Recover the source file name in a Shake rule


I am writing a build system for a static website which works like this:

  • for every file src/123-some-title.txt produce a file out/123.html

My problem is that when writing the rule for out/*.html I have no direct way to recover the source file name (src/123-some-title.txt) from the target file name (out/123.html).

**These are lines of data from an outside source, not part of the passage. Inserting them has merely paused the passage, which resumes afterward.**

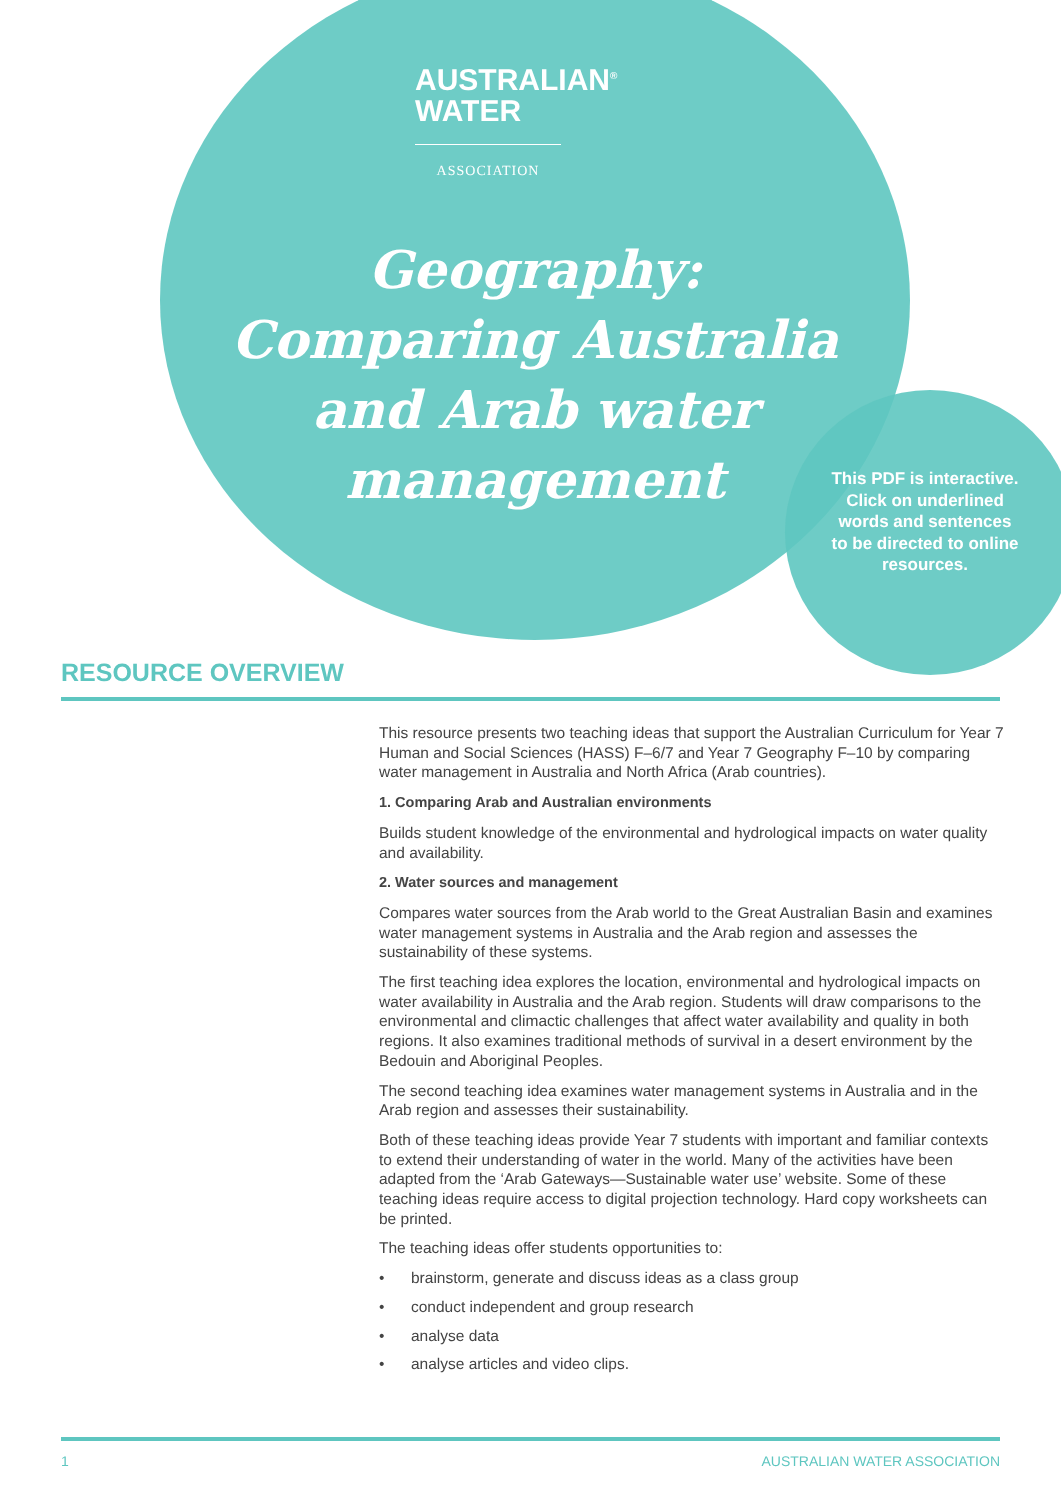AUSTRALIAN<sup>®</sup>
WATER
ASSOCIATION
Geography: Comparing Australia and Arab water management
This PDF is interactive. Click on underlined words and sentences to be directed to online resources.
RESOURCE OVERVIEW
This resource presents two teaching ideas that support the Australian Curriculum for Year 7 Human and Social Sciences (HASS) F–6/7 and Year 7 Geography F–10 by comparing water management in Australia and North Africa (Arab countries).
1. Comparing Arab and Australian environments
Builds student knowledge of the environmental and hydrological impacts on water quality and availability.
2. Water sources and management
Compares water sources from the Arab world to the Great Australian Basin and examines water management systems in Australia and the Arab region and assesses the sustainability of these systems.
The first teaching idea explores the location, environmental and hydrological impacts on water availability in Australia and the Arab region. Students will draw comparisons to the environmental and climactic challenges that affect water availability and quality in both regions. It also examines traditional methods of survival in a desert environment by the Bedouin and Aboriginal Peoples.
The second teaching idea examines water management systems in Australia and in the Arab region and assesses their sustainability.
Both of these teaching ideas provide Year 7 students with important and familiar contexts to extend their understanding of water in the world. Many of the activities have been adapted from the ‘Arab Gateways—Sustainable water use’ website. Some of these teaching ideas require access to digital projection technology. Hard copy worksheets can be printed.
The teaching ideas offer students opportunities to:
• brainstorm, generate and discuss ideas as a class group
• conduct independent and group research
• analyse data
• analyse articles and video clips.
1 AUSTRALIAN WATER ASSOCIATION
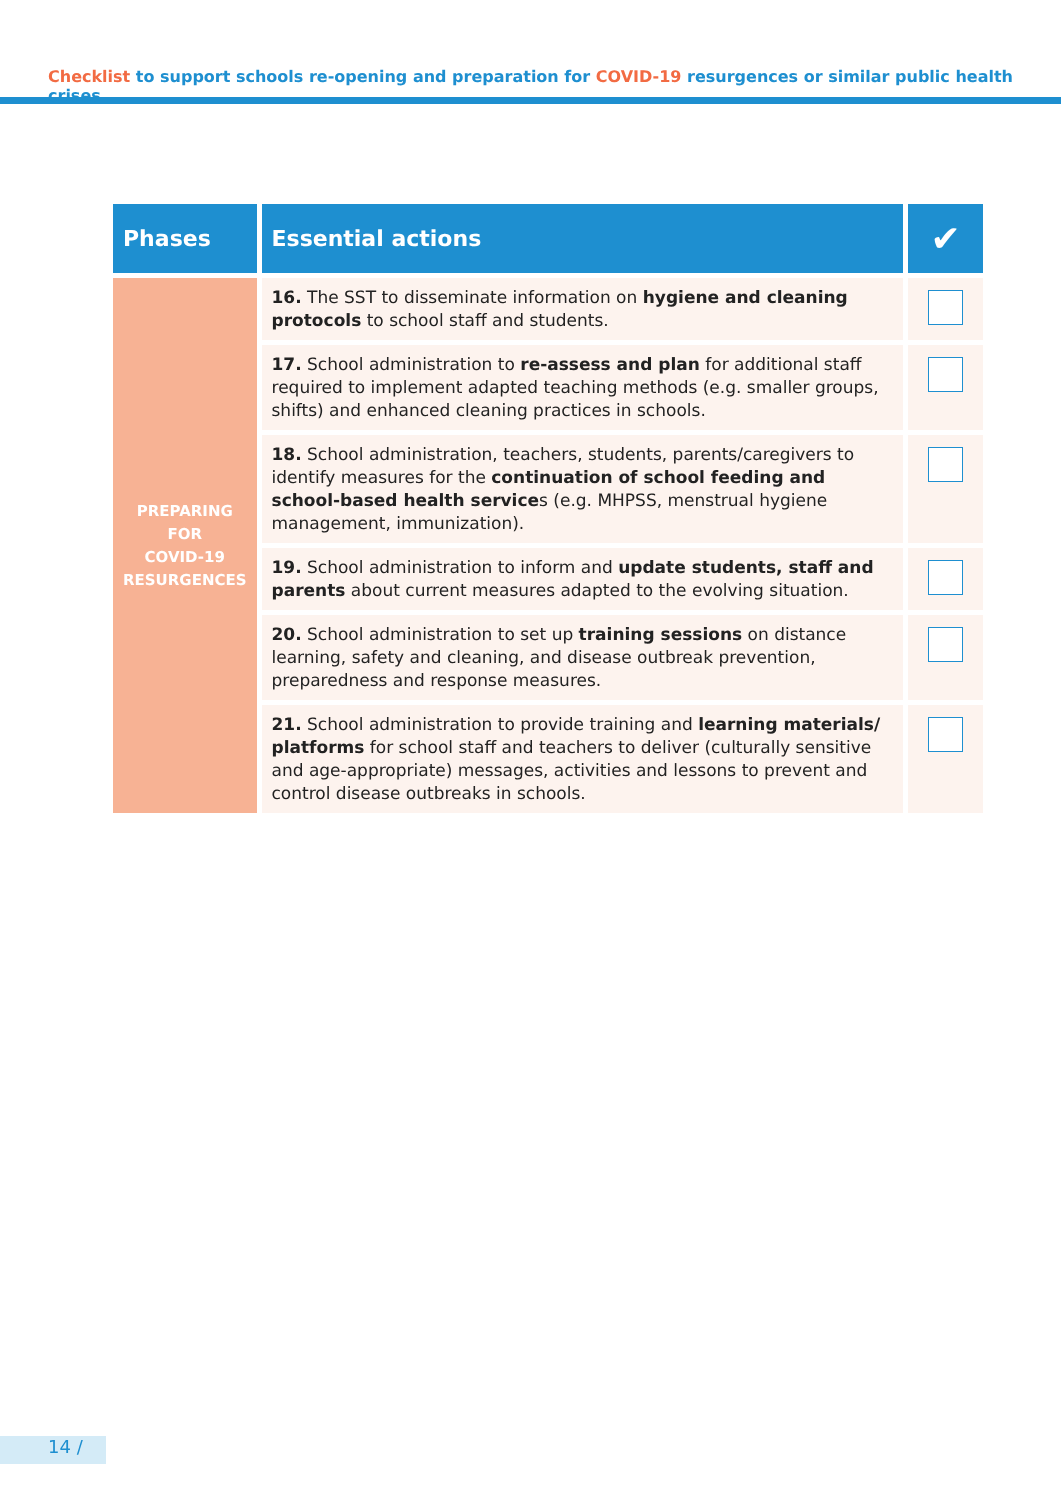Checklist to support schools re-opening and preparation for COVID-19 resurgences or similar public health crises
| Phases | Essential actions | ✔ |
| --- | --- | --- |
| PREPARING FOR COVID-19 RESURGENCES | 16. The SST to disseminate information on hygiene and cleaning protocols to school staff and students. | |
| | 17. School administration to re-assess and plan for additional staff required to implement adapted teaching methods (e.g. smaller groups, shifts) and enhanced cleaning practices in schools. | |
| | 18. School administration, teachers, students, parents/caregivers to identify measures for the continuation of school feeding and school-based health service s (e.g. MHPSS, menstrual hygiene management, immunization). | |
| | 19. School administration to inform and update students, staff and parents about current measures adapted to the evolving situation. | |
| | 20. School administration to set up training sessions on distance learning, safety and cleaning, and disease outbreak prevention, preparedness and response measures. | |
| | 21. School administration to provide training and learning materials/ platforms for school staff and teachers to deliver (culturally sensitive and age-appropriate) messages, activities and lessons to prevent and control disease outbreaks in schools. | |
14 /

Of course I could read the src/ directory again and search for a file that starts with 123, but is there a nicer way to do this with Shake?


Solution

  • The first thing to mention is that if you call getDirectoryFiles multiple times with the same arguments it will only calculate once, in the same way that if you call need multiple times on the same file it will only build once. One approach would be:

    "out/*.fwd" *> \out -> do
        res <- getDirectoryFiles "src" ["*.txt"]
        let match = [(takeBaseName out ++ "-") `isPrefixOf` takeBaseName x  | x <- res]
        when (length match /= 1) $ error "fail, because wrong number of matches"
        writeFileChanged out $ head match
    
    "out/*.html" *> \out -> do
        src <- readFile' (out -<.> "fwd")
        txt <- readFile' ("src" </> src)
        ...
    

    Here the idea is that the file out/123.txt contain the contents 123-some-title.txt. By using writeFileChanged we only change the .fwd file when the relevant part of the directory changes.

    If you want to avoid the .fwd files, you can use the Oracle mechanism. If you want to avoid a linear scan of the getDirectoryFiles result you can use the newCache function. In practice, neither is likely to be problematic, and going with the files is probably simplest.